En España hemos carecido siempre de la gestión del sistema educativo. Gestionar un sistema es complicado, tienes que hablar con la gente, aunar esfuerzos, borrar diferencias… Tienes que complicarte la vida, y no puedes ponerte chulito diciendo que vas a españolizar a todo bicho viviente. Debes tener talento para la gestión, y en España los ministros no lo han tenido. Méndez de Vigo, que pensaba que lo iba a hacer, tampoco, pero por una sencilla razón: en el momento en que accede a compatibilizarlo con la portavocía, se ve el aprecio que tiene hacia la educación. Ya no puedo fiarme.

Hay gente trabajando en puestos que no necesitan cualificación con títulos universitarios, que han desplazado al resto


P. ¿Es la mejora de la Formación Profesional el futuro inmediato de la educación en España, como señalan tantas voces?

R. Creo que puede haber una trayectoria más parecida a la alemana: una persona hace Formación Profesional y luego va a la universidad. El problema surge porque España es una sociedad muy clasista, y el ascenso social no ha funcionado nunca. Una de las maneras era tener una carrera universitaria. Eso presionó a la baja a las universidades, que tuvieron una función social respetable, pero distinta a la que debían tener. Se trata de que sean universitarios que quieren estudiar, no que quieran poseer un título por cuestiones sociales, porque hemos producido una hipercualificación de puestos de trabajo.

Ahora mismo hay gente trabajando en puestos que no necesitan cualificación con títulos universitarios, que han desplazado hacia abajo a los que naturalmente debían ocuparlos y, además, se sienten muy frustrados. Debemos dignificar socialmente la FP, que sirve para resolver un problema inmediato de colocación. Abres una nueva vía. Comparativamente, tenemos muchos universitarios y poca formación profesional.

P. El paradigma tradicional y el moderno se miran con desconfianza. ¿Qué deberían aprender uno de otro?

R. En primer lugar, que los maniqueísmos son malos. En segundo, identificar lo bueno y lo malo de cada uno. Lo que tienen de malo los dos es que ninguno tenía una idea lo suficientemente potente de qué son la inteligencia y la memoria humanas y en qué consiste el proceso de aprendizaje. Ese es el centro de la pedagogía. Tiene que prolongarse con un análisis de las finalidades de la educación, de los contenidos para conseguir esas finalidades y de los métodos para enseñar. No tenemos una ciencia de suficiente nivel para decidir todos estos temas. La pedagogía se nos ha quedado pequeña, y por eso reclamo una ciencia de superior nivel. A falta de otro nombre, la llamo 'filosofía de la educación'.

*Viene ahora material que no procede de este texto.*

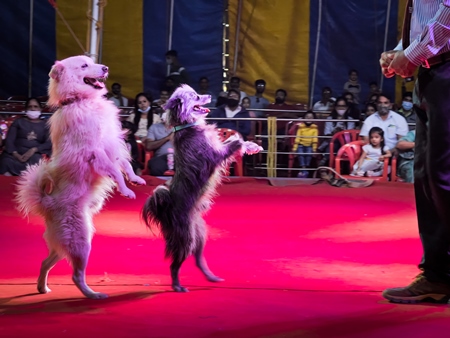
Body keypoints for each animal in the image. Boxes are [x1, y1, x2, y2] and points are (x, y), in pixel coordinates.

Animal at [15, 54, 146, 298]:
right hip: (81, 241)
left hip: (65, 244)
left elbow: (124, 164)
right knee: (76, 276)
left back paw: (42, 287)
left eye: (92, 62)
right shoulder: (95, 152)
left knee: (45, 262)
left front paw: (136, 179)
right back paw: (93, 295)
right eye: (84, 66)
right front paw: (126, 190)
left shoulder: (110, 145)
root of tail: (47, 203)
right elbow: (116, 172)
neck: (80, 100)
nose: (105, 68)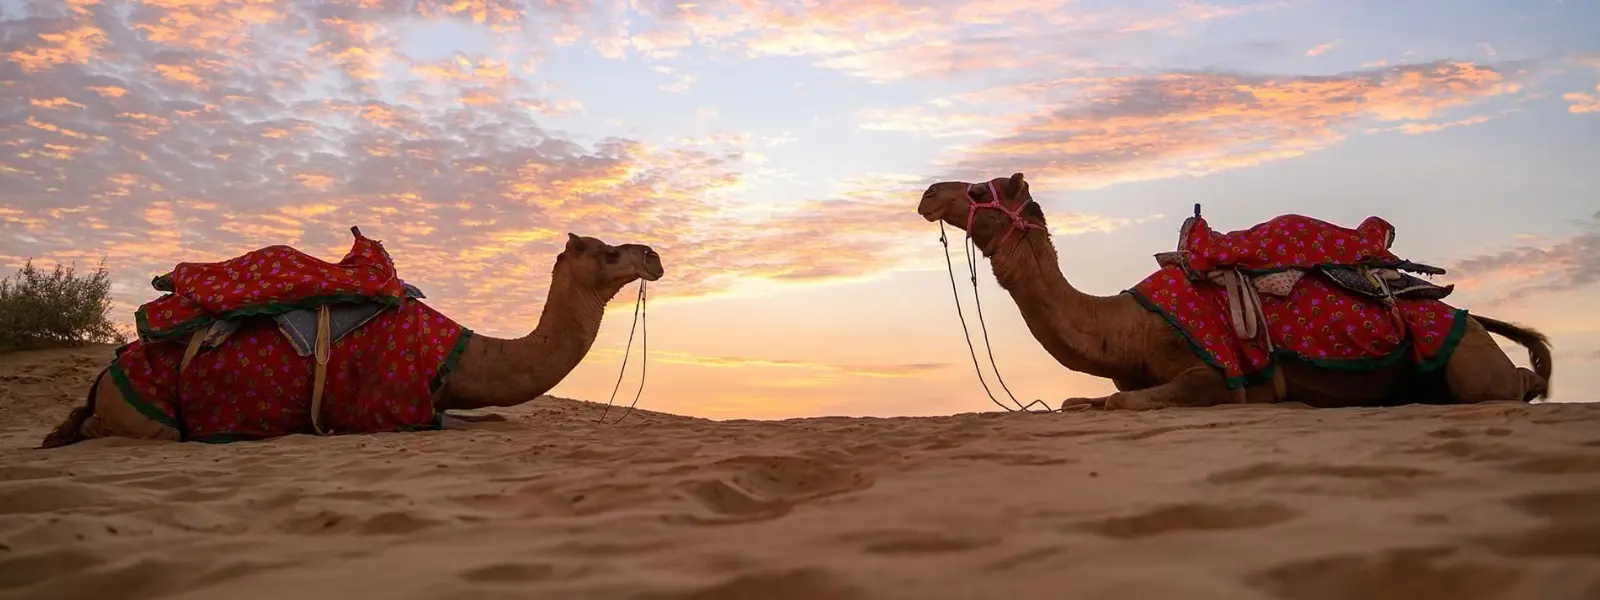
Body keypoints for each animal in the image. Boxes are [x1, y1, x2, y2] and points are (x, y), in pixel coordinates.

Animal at [40, 232, 662, 447]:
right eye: (610, 252)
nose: (654, 255)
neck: (457, 356)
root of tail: (102, 380)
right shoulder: (392, 408)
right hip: (147, 417)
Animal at [916, 172, 1552, 411]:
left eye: (979, 189)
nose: (927, 193)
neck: (1125, 327)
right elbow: (1083, 402)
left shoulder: (1213, 372)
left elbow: (1130, 402)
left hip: (1468, 361)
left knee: (1508, 385)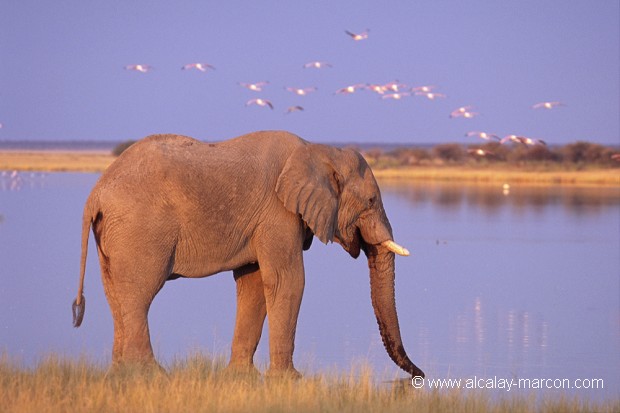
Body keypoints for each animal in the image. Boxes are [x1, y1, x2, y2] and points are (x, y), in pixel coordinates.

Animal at [70, 131, 424, 376]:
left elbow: (254, 285)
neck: (318, 149)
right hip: (139, 230)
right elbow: (288, 280)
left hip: (114, 234)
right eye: (371, 201)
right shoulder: (278, 214)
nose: (419, 375)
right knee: (139, 294)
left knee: (116, 294)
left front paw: (242, 377)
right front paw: (290, 380)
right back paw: (151, 375)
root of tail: (95, 194)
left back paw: (122, 374)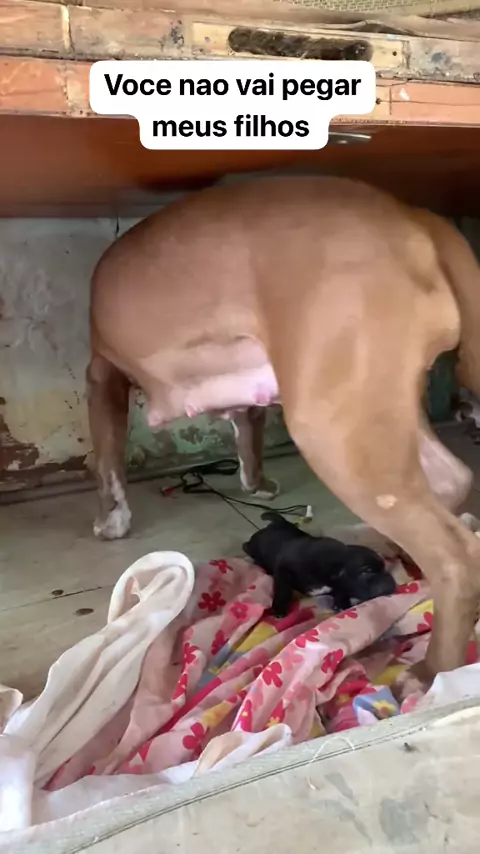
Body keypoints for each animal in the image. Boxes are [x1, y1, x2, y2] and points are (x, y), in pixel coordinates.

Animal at [242, 511, 396, 617]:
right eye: (366, 572)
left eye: (384, 567)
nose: (391, 582)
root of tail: (276, 523)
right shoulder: (283, 569)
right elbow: (284, 588)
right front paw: (279, 607)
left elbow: (340, 591)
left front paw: (341, 603)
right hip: (254, 548)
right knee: (248, 548)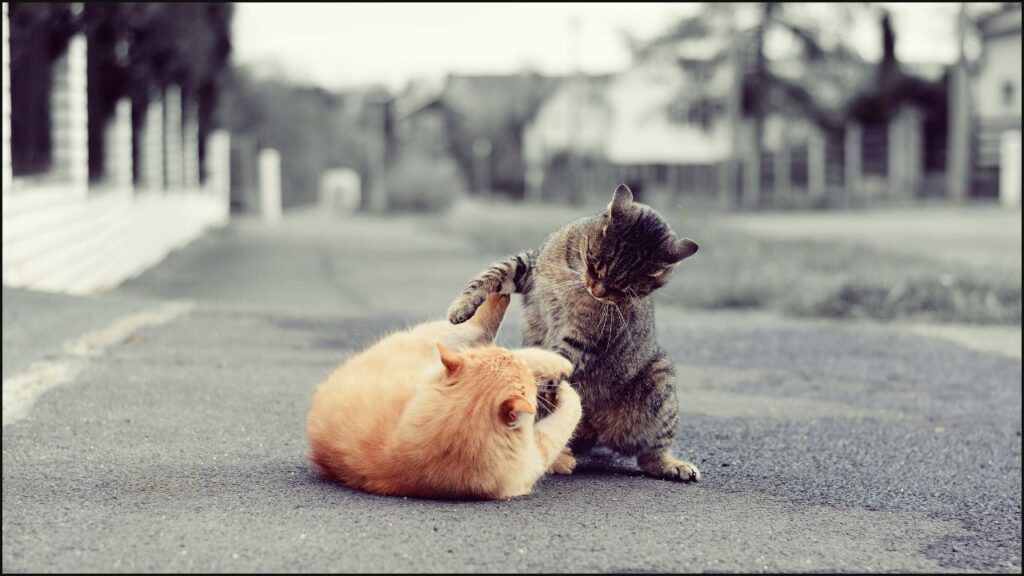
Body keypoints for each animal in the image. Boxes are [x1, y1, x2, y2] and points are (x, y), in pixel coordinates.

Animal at [450, 183, 704, 479]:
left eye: (625, 288)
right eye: (595, 264)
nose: (598, 290)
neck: (576, 281)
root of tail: (595, 433)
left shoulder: (583, 339)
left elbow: (557, 359)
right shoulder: (530, 265)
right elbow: (493, 273)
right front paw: (461, 307)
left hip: (661, 385)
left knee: (651, 454)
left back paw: (674, 465)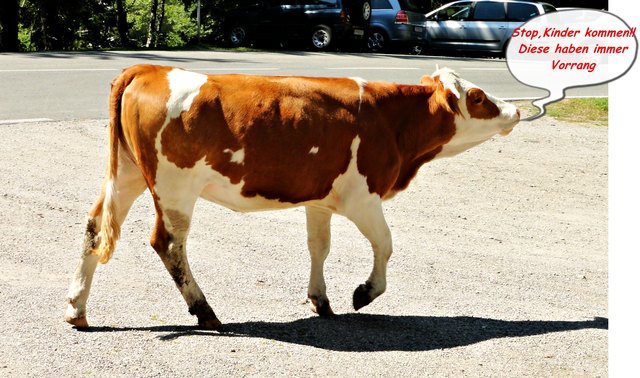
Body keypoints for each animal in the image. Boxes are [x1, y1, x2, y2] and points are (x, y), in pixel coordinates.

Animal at [63, 63, 520, 330]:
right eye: (478, 97)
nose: (516, 111)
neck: (389, 119)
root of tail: (149, 68)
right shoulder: (362, 197)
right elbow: (385, 244)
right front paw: (364, 293)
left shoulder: (320, 199)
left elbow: (319, 246)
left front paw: (321, 300)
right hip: (174, 187)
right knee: (169, 244)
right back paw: (205, 312)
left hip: (127, 174)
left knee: (94, 228)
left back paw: (76, 310)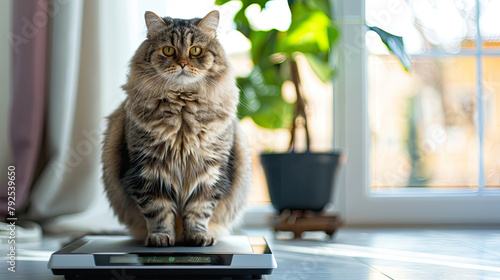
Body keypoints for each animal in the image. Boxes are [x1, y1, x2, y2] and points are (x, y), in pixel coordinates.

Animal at [101, 10, 252, 247]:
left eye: (195, 51)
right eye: (168, 50)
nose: (182, 64)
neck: (182, 116)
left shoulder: (209, 170)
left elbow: (199, 211)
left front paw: (198, 236)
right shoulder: (148, 169)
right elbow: (158, 211)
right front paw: (160, 237)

El filósofo, durante la entrevista. (Héctor G. Barnés)
El filósofo, durante la entrevista. (Héctor G. Barnés)

¿Cuál es la función de la educación? ¿Cuál es el papel del Estado? Por ejemplo, ha influido mucho la idea que un paradigma y otro tienen de la liberad. En el tradicional, los niños son libres, pero son como los árboles, hay que tutorizarlos bien para que no se tuerzan. Es una idea recelosa de la libertad. En el nuevo, la libertad es lo genial, y se educa con más libertad. El niño nace perfecto, y la sociedad debe proteger su desarrollo autónomo. Eso es mentira, gran parte de las estructuras psicológicas las aprende en la sociedad, y ese ha sido un fallo que está en el origen del niño tirano.

La crítica que he hecho siempre a las competencias es que son a un único nivel, en ninguna se apela al pensamiento crítico. Intenté, cuando se publicaron, reclamar la novena competencia, la filosófico-crítica, pero cuando se habla de filosofía solo se habla de su historia. Necesitamos algo que, desde una visión más global, tenga una idea clara de lo que sabemos y podemos predecir.